## Aufgabenstellung
Schreiben Sie den Auszug über die französische Rüstungsindustrie vollständig und wortgetreu ab.

## Zu lesender Auszug
-.-.-

Berlin und Paris verfolgen in der Industriepolitik ihre je eigenen nationalen (Wirtschafts-)Interessen. Frankreichs Rüstungssektor ist indes grundlegend anders strukturiert als sein deutsches Pendant. Die französische Verteidigungsindustrie ist eng mit dem Staat verzahnt und erscheint als geschlossen auftretender Komplex. Die staatliche Direction générale de l’armement (DGA) fungiert dabei als höchster Koordinator aller Rüstungsprojekte und zentraler Ansprechpartner in allen Fragen der Ausrüstung. Sie ist jedoch mehr als ein französisches Beschaffungsamt. Die DGA ist zum Beispiel verantwortlich für einen nationalen Personalpool militärischer Ingenieure (corps des ingénieurs des études et techniques de l’armement, IETA), die über Verwendungen im Militär, aber auch im Austausch mit der Industrie gezielt ausgebildet werden. Zwischen Armee und Industrie existieren daher eine viel höhere Durchlässigkeit sowie intensive kulturelle und personelle Verbindungen. Politische Berührungsängste gegenüber der Rüstungsindustrie gibt es nicht, im Gegenteil: Der Informationsfluss zwischen Regierung und Industrie ist formalisiert und selbstverständlicher Teil der nationalen Verteidigungspolitik.

-.-.-

## Bereitgestellte Angaben
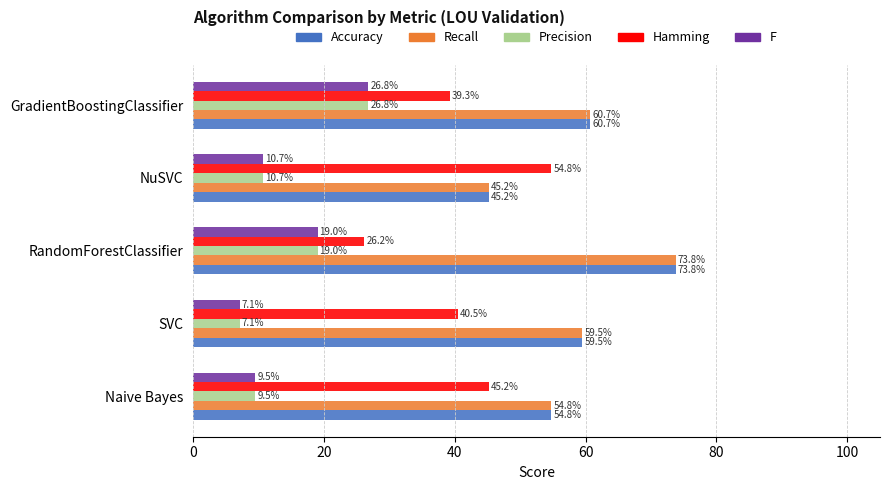

Which series has the widest spread of values?

Hamming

-.-.-

## Schriftliche Antwort
Berlin und Paris verfolgen in der Industriepolitik ihre je eigenen nationalen (Wirtschafts-)Interessen. Frankreichs Rüstungssektor ist indes grundlegend anders strukturiert als sein deutsches Pendant. Die französische Verteidigungsindustrie ist eng mit dem Staat verzahnt und erscheint als geschlossen auftretender Komplex. Die staatliche Direction générale de l’armement (DGA) fungiert dabei als höchster Koordinator aller Rüstungsprojekte und zentraler Ansprechpartner in allen Fragen der Ausrüstung. Sie ist jedoch mehr als ein französisches Beschaffungsamt. Die DGA ist zum Beispiel verantwortlich für einen nationalen Personalpool militärischer Ingenieure (corps des ingénieurs des études et techniques de l’armement, IETA), die über Verwendungen im Militär, aber auch im Austausch mit der Industrie gezielt ausgebildet werden. Zwischen Armee und Industrie existieren daher eine viel höhere Durchlässigkeit sowie intensive kulturelle und personelle Verbindungen. Politische Berührungsängste gegenüber der Rüstungsindustrie gibt es nicht, im Gegenteil: Der Informationsfluss zwischen Regierung und Industrie ist formalisiert und selbstverständlicher Teil der nationalen Verteidigungspolitik.